━━ EXERCISE PASSAGE

Re: Regular dropped READ messages

Vincent Rischmann Tue, 06 Jun 2017 08:50:30 -0700

Thanks Alexander for the help, lots of good info in there.

I'll try to switch back to CMS and see how it fares.



On Tue, Jun 6, 2017, at 05:06 PM, Alexander Dejanovski wrote:
> Hi Vincent,
> 
> it is very clear, thanks for all the info.
> 
> I would not stick with G1 in your case, as it requires much more heap
> to perform correctly (>24GB).> CMS/ParNew should be much more efficient here 
> and I would go with some
> settings I usually apply on big workloads : 16GB heap / 6GB new gen /
> MaxTenuringThreshold = 5> 
> Large partitions are indeed putting pressure on your heap and
> tombstones as well.> One of your queries is particularly caveated : SELECT 
> app,
> platform, slug, partition, user_id, attributes, state, timezone,
> version FROM table WHERE app = ? AND platform = ? AND slug = ? AND
> partition = ? LIMIT ?> Although you're using the LIMIT clause, it will read 
> the whole
> partition, merge it in memory and only then will it apply the LIMIT.
> Check this blog post for more detailed info :
> http://thelastpickle.com/blog/2017/03/07/The-limit-clause-in-cassandra-might-not-work-as-you-think.html>
>  This can lead you to read the whole 450MB and all the tombstones even
> though you're only targeting a few rows in the partition.> Large partitions 
> are also creating heap pressure during compactions,
> which will issue warnings in the logs (look for "large partition").> 
> You should remove the delete/insert logged batch as it will spread
> over multiple partitions, which is bad for many reasons. It gives you
> no real atomicity, but just the guaranty that if one query succeeds,
> then the rest of the queries will eventually succeed (and that could
> possibly take some time, leaving the cluster in an inconsistent state
> in the meantime). Logged batches have a lot of overheads, one of them
> being a write of the queries to the batchlog table, which will be
> replicated to 2 other nodes, and then deleted after the batch has
> completed.> You'd better turn those into async queries with an external retry
> mechanism.> 
> Tuning the GC should help coping with your data modeling issues.

━━━━
━━ RECORDED INFORMATION

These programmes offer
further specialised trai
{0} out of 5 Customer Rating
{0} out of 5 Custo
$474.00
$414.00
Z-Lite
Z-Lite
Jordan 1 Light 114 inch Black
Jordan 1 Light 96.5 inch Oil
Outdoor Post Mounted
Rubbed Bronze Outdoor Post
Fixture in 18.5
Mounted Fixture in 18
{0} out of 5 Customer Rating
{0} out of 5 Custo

━━━━

WHAT THIS TASK INVOLVES: Repeat the dropped READ messages thread word for word, starting with "I'll try to" and going on through "all the info.".

TASK OUTPUT:
I'll try to switch back to CMS and see how it fares.



On Tue, Jun 6, 2017, at 05:06 PM, Alexander Dejanovski wrote:
> Hi Vincent,
> 
> it is very clear, thanks for all the info.